実は、この問題は未だに謎が多い。アメリカの雑誌『Discover』が取り上げた物理学の未解決問題にも名を連ねているくらいだ。

未解決な理由には「そもそも超新星爆発自体が謎に包まれた現象であること」「超新星爆発では十分な元素が生み出せそうにないこと【※1】」「超新星爆発や中性子星衝突【※2】のような極限的な状況での原子核反応も謎が多い」などが挙げられる。

【※1】「生み出せそう」という研究もある。まだまだ研究途上。
【※2】 超新星爆発の他に、中性子星という星の衝突も候補として研究が進められている。最近はむしろこちらが有力候補になっている。

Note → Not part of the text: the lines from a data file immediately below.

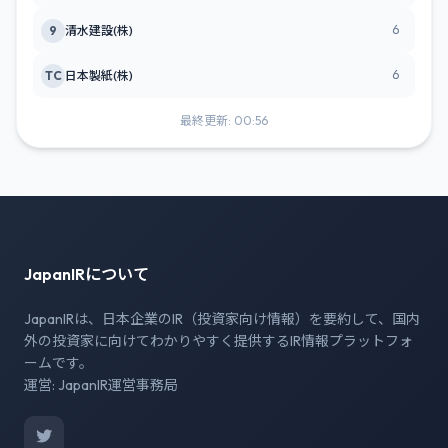
6
9
清水建設(株)
6
TC
日本製紙(株)
最終更新: 00:56
JapanIRについて
JapanIRは、日本企業のIR（投資家向け情報）を要約して、国内
外の投資家に向けてわかりやすく提供するIR情報プラットフォ
ームです。
運営: JapanIR運営事務局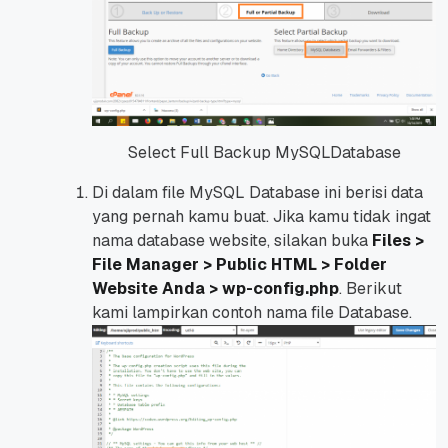
Select Full Backup MySQLDatabase
Di dalam
file
MySQL Database ini berisi data
yang pernah kamu buat. Jika kamu tidak ingat
nama
database
website, silakan buka
Files >
File Manager > Public HTML > Folder
Website Anda > wp-config.php
. Berikut
kami lampirkan contoh nama
file
Database.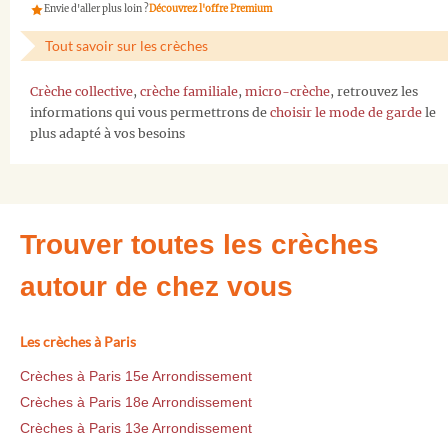
Envie d'aller plus loin ?
Découvrez l'offre Premium
Tout savoir sur les crèches
Crèche collective
,
crèche familiale
,
micro-crèche
, retrouvez les
informations qui vous permettrons de
choisir le mode de garde
le
plus adapté à vos besoins
Trouver toutes les crèches
autour de chez vous
Les crèches à Paris
Crèches à Paris 15e Arrondissement
Crèches à Paris 18e Arrondissement
Crèches à Paris 13e Arrondissement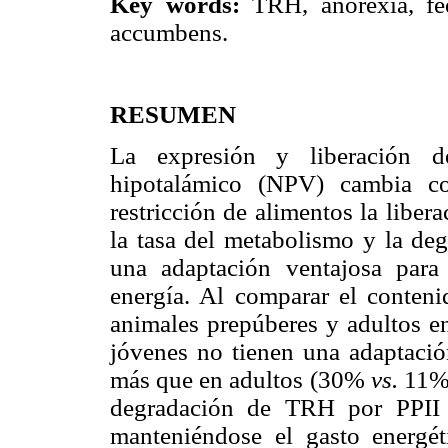
Key words:
TRH, anorexia, fe
accumbens.
RESUMEN
La expresión y liberación d
hipotalámico (NPV) cambia co
restricción de alimentos la libe
la tasa del metabolismo y la deg
una adaptación ventajosa para
energía. Al comparar el conten
animales prepúberes y adultos e
jóvenes no tienen una adaptación
más que en adultos (30%
vs.
11%)
degradación de TRH por PPII e
manteniéndose el gasto energé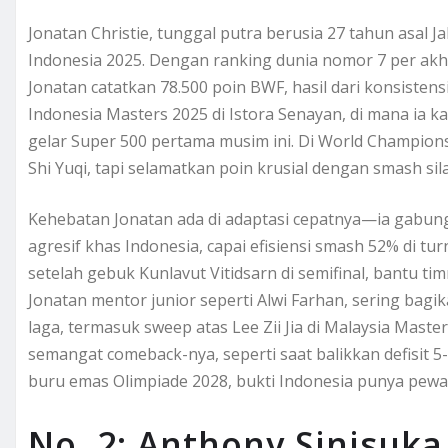
Jonatan Christie, tunggal putra berusia 27 tahun asal J
Indonesia 2025. Dengan ranking dunia nomor 7 per akh
Jonatan catatkan 78.500 poin BWF, hasil dari konsistens
Indonesia Masters 2025 di Istora Senayan, di mana ia k
gelar Super 500 pertama musim ini. Di World Championshi
Shi Yuqi, tapi selamatkan poin krusial dengan smash sila
Kehebatan Jonatan ada di adaptasi cepatnya—ia gabu
agresif khas Indonesia, capai efisiensi smash 52% di tu
setelah gebuk Kunlavut Vitidsarn di semifinal, bantu ti
Jonatan mentor junior seperti Alwi Farhan, sering bagi
laga, termasuk sweep atas Lee Zii Jia di Malaysia Maste
semangat comeback-nya, seperti saat balikkan defisit 5-1
buru emas Olimpiade 2028, bukti Indonesia punya pewar
No. 2: Anthony Sinisuka 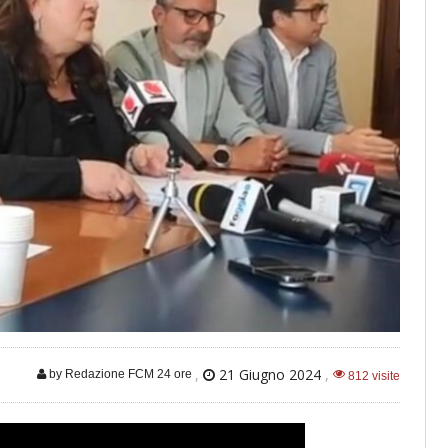
,
21 Giugno 2024
,
by Redazione FCM 24 ore
812 visite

つまるところ、金(Au)やウラン(U)の誕生物語は未だに謎に包まれているのだ。そして、宇宙の「錬金術」は現在もなお物理学者が向き合う課題になっている。

原子核物理学者である池田清美先生は、こんなことを語ったそうだ。

現代物理学を呼び覚ましてくれたウランがどこでどのように作られたかを理解することは、科学者として、それを与えてくれた自然への恩返しと言ってよいだろう。

谷畑勇夫『核構造と元素合成の理解へ向けて』原子核研究 Vol.58 Suppl.1 (2013) p88-p109
※谷畑先生が記事中で池田先生の言葉を回顧されている。

宇宙の「錬金術」の全貌が分かったとき、私たちの物質観や宇宙観は、また一歩、大きく前進することだろう。